- Opening Delimiter -

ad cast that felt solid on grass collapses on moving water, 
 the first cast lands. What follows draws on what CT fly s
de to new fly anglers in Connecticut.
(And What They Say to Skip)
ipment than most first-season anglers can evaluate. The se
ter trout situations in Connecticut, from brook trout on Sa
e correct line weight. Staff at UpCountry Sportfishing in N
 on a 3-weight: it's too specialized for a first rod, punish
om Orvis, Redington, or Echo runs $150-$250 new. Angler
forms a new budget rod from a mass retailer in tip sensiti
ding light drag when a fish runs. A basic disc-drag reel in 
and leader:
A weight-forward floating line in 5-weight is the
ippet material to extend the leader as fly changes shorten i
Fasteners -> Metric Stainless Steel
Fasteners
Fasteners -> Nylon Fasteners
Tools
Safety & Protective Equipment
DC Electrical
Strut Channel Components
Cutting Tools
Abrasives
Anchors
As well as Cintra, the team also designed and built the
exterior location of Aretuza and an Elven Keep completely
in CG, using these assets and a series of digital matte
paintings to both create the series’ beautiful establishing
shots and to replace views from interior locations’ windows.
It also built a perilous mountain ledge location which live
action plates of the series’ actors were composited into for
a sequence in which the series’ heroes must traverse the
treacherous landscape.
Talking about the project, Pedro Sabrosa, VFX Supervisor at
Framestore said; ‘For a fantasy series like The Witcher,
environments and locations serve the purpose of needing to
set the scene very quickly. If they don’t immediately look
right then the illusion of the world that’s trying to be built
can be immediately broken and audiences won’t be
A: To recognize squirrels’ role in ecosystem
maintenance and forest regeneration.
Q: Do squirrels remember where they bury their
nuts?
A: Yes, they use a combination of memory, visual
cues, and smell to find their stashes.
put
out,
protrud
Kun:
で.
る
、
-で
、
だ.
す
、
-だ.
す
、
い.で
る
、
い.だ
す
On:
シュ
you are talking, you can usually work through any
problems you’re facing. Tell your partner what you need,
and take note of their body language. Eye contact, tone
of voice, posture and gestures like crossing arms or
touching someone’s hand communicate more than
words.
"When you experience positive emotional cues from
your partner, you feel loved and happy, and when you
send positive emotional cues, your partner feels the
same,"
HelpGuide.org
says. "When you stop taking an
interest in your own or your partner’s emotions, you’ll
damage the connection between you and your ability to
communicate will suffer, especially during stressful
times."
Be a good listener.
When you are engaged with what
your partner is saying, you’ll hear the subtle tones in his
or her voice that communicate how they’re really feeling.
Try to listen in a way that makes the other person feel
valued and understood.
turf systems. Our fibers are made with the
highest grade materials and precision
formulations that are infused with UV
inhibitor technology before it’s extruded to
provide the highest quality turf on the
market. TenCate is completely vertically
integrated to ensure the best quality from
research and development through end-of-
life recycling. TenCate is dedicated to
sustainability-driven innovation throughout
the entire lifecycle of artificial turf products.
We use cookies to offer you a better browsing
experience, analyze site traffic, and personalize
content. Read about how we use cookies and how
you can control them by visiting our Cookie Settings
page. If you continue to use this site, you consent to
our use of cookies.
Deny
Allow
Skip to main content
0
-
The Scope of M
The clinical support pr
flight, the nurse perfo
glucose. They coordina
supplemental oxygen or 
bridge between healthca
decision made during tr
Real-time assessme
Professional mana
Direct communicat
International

- Closing Delimiter -

Search the entries for the line holding "HelpGuide.org". Return that line and the ones after it through the last, exactly.

◆ Exercise output:
HelpGuide.org
says. "When you stop taking an
interest in your own or your partner’s emotions, you’ll
damage the connection between you and your ability to
communicate will suffer, especially during stressful
times."
Be a good listener.
When you are engaged with what
your partner is saying, you’ll hear the subtle tones in his
or her voice that communicate how they’re really feeling.
Try to listen in a way that makes the other person feel
valued and understood.
turf systems. Our fibers are made with the
highest grade materials and precision
formulations that are infused with UV
inhibitor technology before it’s extruded to
provide the highest quality turf on the
market. TenCate is completely vertically
integrated to ensure the best quality from
research and development through end-of-
life recycling. TenCate is dedicated to
sustainability-driven innovation throughout
the entire lifecycle of artificial turf products.
We use cookies to offer you a better browsing
experience, analyze site traffic, and personalize
content. Read about how we use cookies and how
you can control them by visiting our Cookie Settings
page. If you continue to use this site, you consent to
our use of cookies.
Deny
Allow
Skip to main content
0
-
The Scope of M
The clinical support pr
flight, the nurse perfo
glucose. They coordina
supplemental oxygen or 
bridge between healthca
decision made during tr
Real-time assessme
Professional mana
Direct communicat
International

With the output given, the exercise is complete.